Il fatto di considerare lo straniero come un bambino, ossia come qualcuno a cui “manca qualcosa”, ci porta a fare l’errore di formare gli studenti affinché parlino un italiano grammaticalmente perfetto e affinché assimilino interamente la nostra cultura. La scuola ci fa dimenticare, con le sue formalità, la letterarietà, e dunque il valore, che può assumere la lingua parlata da uno straniero. Ci scordiamo del valore delle diverse pronunce, delle peculiarità che caratterizzano quell’italiano parlato da quella persona. Certo, il nostro lavoro è correggere, ma la scuola non può ridursi solo a questo: al compito, alla correzione. Allo stesso modo, ci dimentichiamo di considerare la cultura e il vissuto degli studenti, imponendo le solite lezioni sulla tradizione del caffè, della pasta e del bar che saranno perfettamente inutili a colui che resta comprensibilmente ancorato alle proprie abitudini.
Certo, da fruitori di una scuola che indottrina invece di educare ci si deve aspettare una sorta di restituzione di quanto studiato in passato, ossia la lezione frontale e performante dimentica di qualsiasi spinta vitale. È sorprendente notare come si continui a considerare l’uso di materiali alternativi per l’insegnamento (cinema, musica, arte e stampa) come obsoleti, superflui o troppo elitari. Ma se entriamo nella bellezza e – perché no? – nella bruttezza di una cultura attraverso uno scritto o un dipinto, non saremo più soli con quella lingua, ma accompagnati. La letteratura e l’arte non sono solo un belletto, un qualcosa in più: ci siamo dimenticati del loro valore popolare e della loro forza erotica, che potrà affiancare l’apprendimento o diventare l’apprendimento stesso.
Non c’è niente di peggio della corruzione del meglio, dice un adagio latino. Per evitare la corruzione dobbiamo provare ad aprire la conchiglia: è difficile, ma necessario.
Illuminare le zone d’ombra della scuola e del volontariato tutto è possibile, a patto che ci sia un impegno maggiore di tutte e tutti e che si punti a una visione di volontariato per la collettività e non solo per se stessi.

È importante riunirsi, programmare serie assemblee (anche con gli studenti!) in cui si possa discutere; organizzare adeguate e costanti formazioni per insegnanti; distogliere finalmente lo sguardo ossessivo dalle proprie abitudini.
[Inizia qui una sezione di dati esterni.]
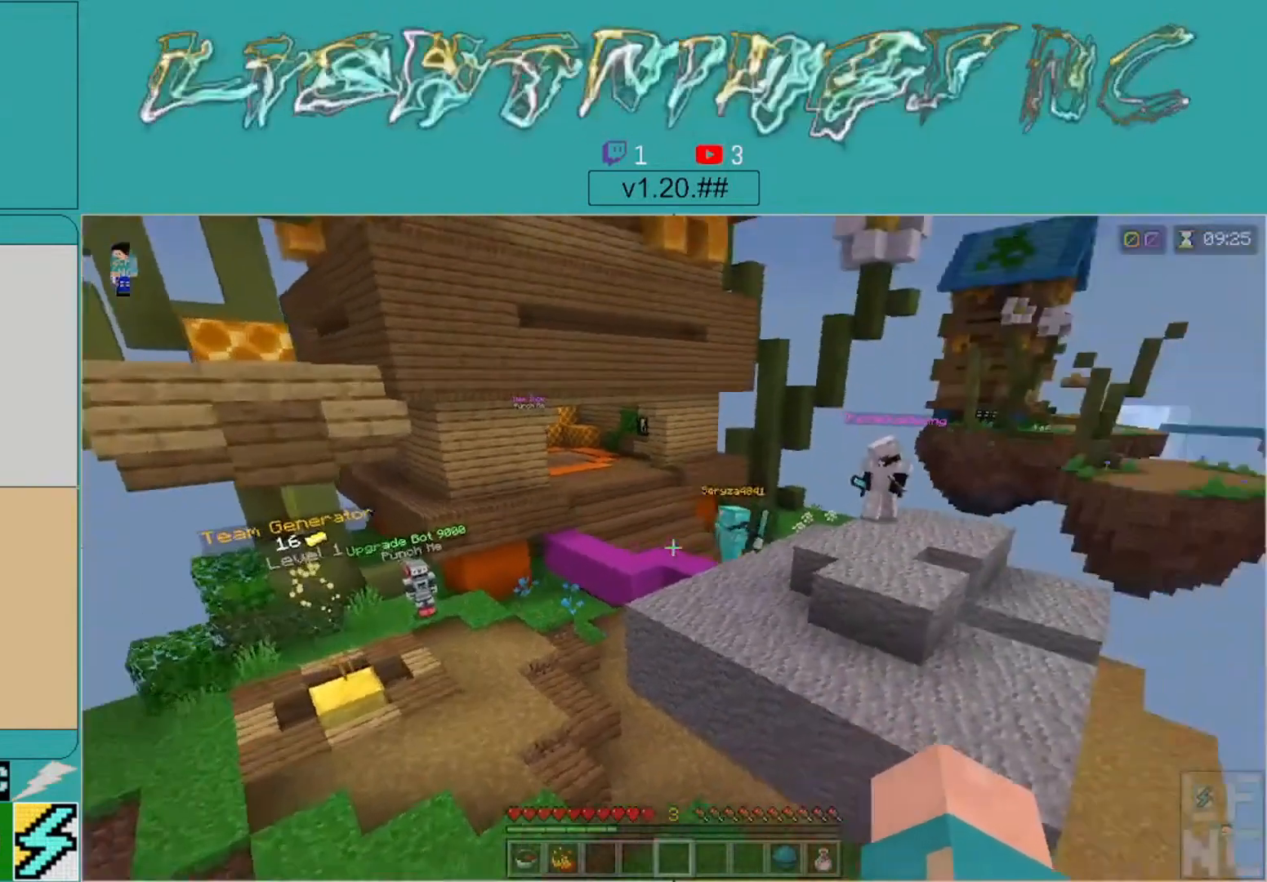
{"buttons": [], "left_stick": "up", "right_stick": "down-right", "events": [[133, "right_stick", "center"], [400, "left_stick", "up"], [400, "right_stick", "down-right"]]}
Questo implica disporre di un’organizzazione maggiore, di specialisti e non solo di volontari sempre attivi e presenti sul campo; ma è anche vero che per realizzare tutto questo, oltre a una nuova forma mentis sono necessari i fondi. A livello istituzionale, in Italia, non c’è ancora l’adeguata cura e cultura per la sovvenzione di quegli spazi che si occupano di immigrazione. E le associazioni di volontariato stentano a sopravvivere.
Al di là del (necessario!) soldo, al di là del metodo e dell’approccio (anch’essi fondamentali), è importante più che mai guardare sinceramente al proprio lavoro e ai propri studenti, alle persone. Nella sua esperienza educativa alla scuola di Jasnaja Poljana, Tolstoj aveva capito che se l’educazione e l’insegnamento devono continuare a essere puro appannaggio di educatori e insegnanti, allora è meglio istruire lasciando lo spazio alle macchine, gettando via la maschera dei buoni sentimenti e lasciando all’educando la totale libertà di scelta. Forse è una provocazione, ma forse no. Rimane il fatto che questo è quello che dovremmo fare noi volontari. Prendere consapevolezza dell’importanza del nostro lavoro, guardare chi abbiamo di fronte e fare anche noi delle scelte.